Thanks Adrian,

 

I am not sure if the eprom programmer I have will do what you suggest, I don’t 
have an Arduino but I do have a Raspberry Pi that I could probably employ in 
testing the RAM. I may look into that.

 

I will look again at the writes. I have seen that the test pattern (0xAA) is 
written consistently to many other locations, including some to the seemingly 
faulty chip, so it is hard to think how the wrong data may be getting written, 
but I think I can check this fairly easily just to be sure.

 

Regards

 

Rob

 

From: Adrian Godwin <[email protected]> 
Sent: 08 October 2023 12:38
To: [email protected]; General Discussion: On-Topic and Off-Topic Posts 
<[email protected]>
Subject: Re: [cctalk] Re: VT100: Failing 2114 Chip Replaced With One With The 
Same Fault

 

Another possible approach is to trigger the logic analyser on a write access to 
that ram address, preferably with the probes on the ram itself. Look at the 
resulting captures .. does  it seem consistent with the code and other accesses 
?

• RECORD SET:

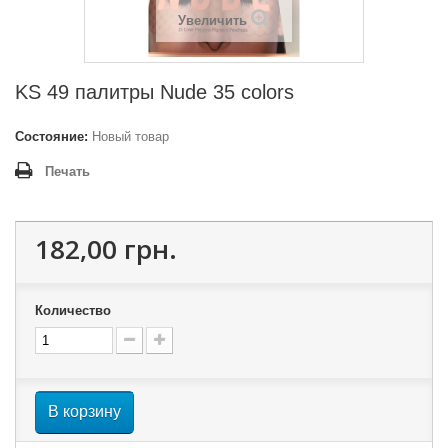
Увеличить
KS 49 палитры Nude 35 colors
Состояние:
Новый товар
Печать
182,00 грн.
Количество
В корзину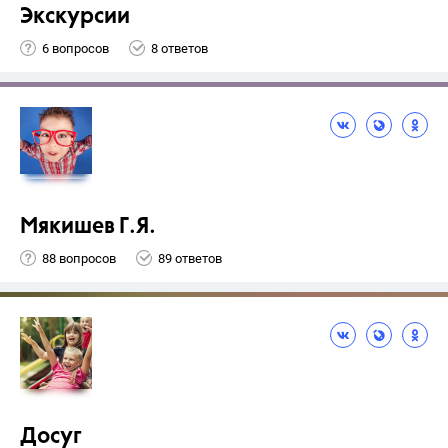
Экскурсии
6 вопросов
8 ответов
Мякишев Г.Я.
88 вопросов
89 ответов
Досуг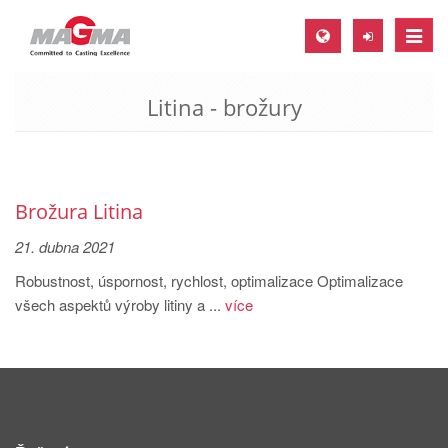
Toggle
naviga
Litina - brožury
MAGMA Europe, Germany
DE
EN
CS
Brožura Litina
MAGMA North-America, USA
21. dubna 2021
EN
Robustnost, úspornost, rychlost, optimalizace Optimalizace
všech aspektů výroby litiny a ...
více
ES
MAGMA Asia-Pacific, Singapore
EN
MAGMA South-America, Brazil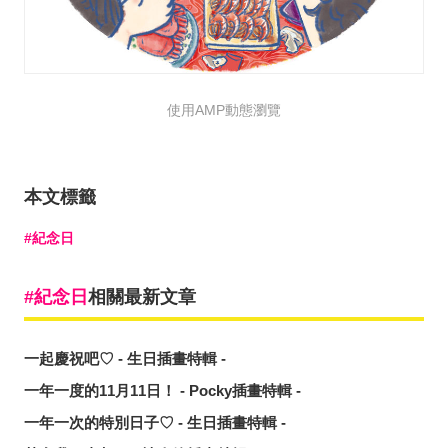
使用AMP動態瀏覽
本文標籤
紀念日
紀念日
相關最新文章
一起慶祝吧♡ - 生日插畫特輯 -
一年一度的11月11日！ - Pocky插畫特輯 -
一年一次的特別日子♡ - 生日插畫特輯 -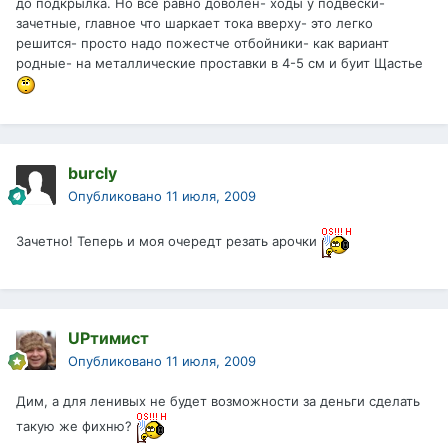
до подкрылка. Но все равно доволен- ходы у подвески-
зачетные, главное что шаркает тока вверху- это легко
решится- просто надо пожестче отбойники- как вариант
родные- на металлические проставки в 4-5 см и буит Щастье
burcly
Опубликовано
11 июля, 2009
Зачетно! Теперь и моя очередт резать арочки
UPтимист
Опубликовано
11 июля, 2009
Дим, а для ленивых не будет возможности за деньги сделать
такую же фихню?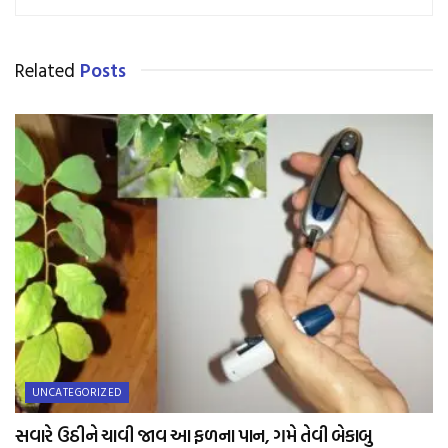
Related
Posts
UNCATEGORIZED
સવારે ઉઠીને ચાવી જાવ આ ફળના પાન, ગમે તેવી બેકાબુ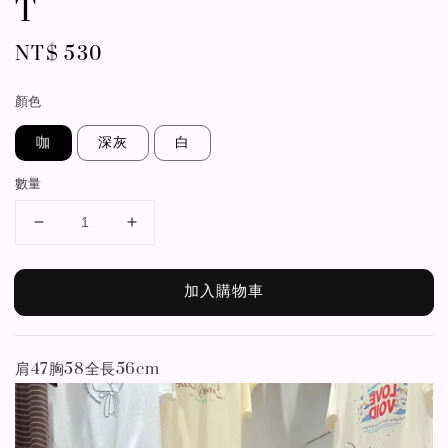
T
Regular
NT$ 530
price
顏色
咖
深灰
白
數量
加入購物車
肩47胸58全長56cm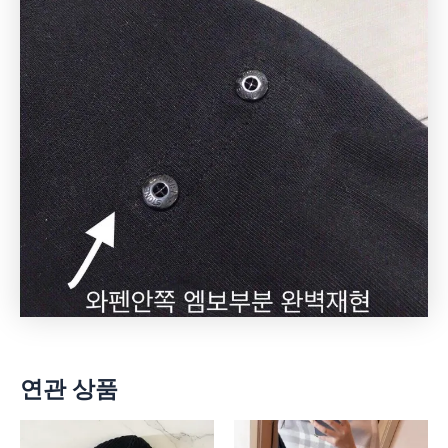
연관 상품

• BRIEF A: In the email about the VT100 RAM fault, what device does Rob say he has instead of an Arduino?
• BRIEF B: Continue the email about the VT100 RAM fault from the point where it stops.
The data stand apart from the email about the VT100 RAM fault.

• TASK RESULT A: A Raspberry Pi.

• TASK RESULT B:
 

 

On Sun, Oct 8, 2023 at 12:35 PM Adrian Godwin <[email protected] 
<mailto:[email protected]> > wrote:

Do you have one of those eprom programmers which also do device checks ? They 
might do a check of the supposed faulty ram out of circuit. If you don't have 
one you could probably write one for any convenient device you have to hand 
such as an arduino. Exercising the ram with port writes will be painfully slow 
compared with a normal ram test but with only 2K to test it shouldn't take too 
long.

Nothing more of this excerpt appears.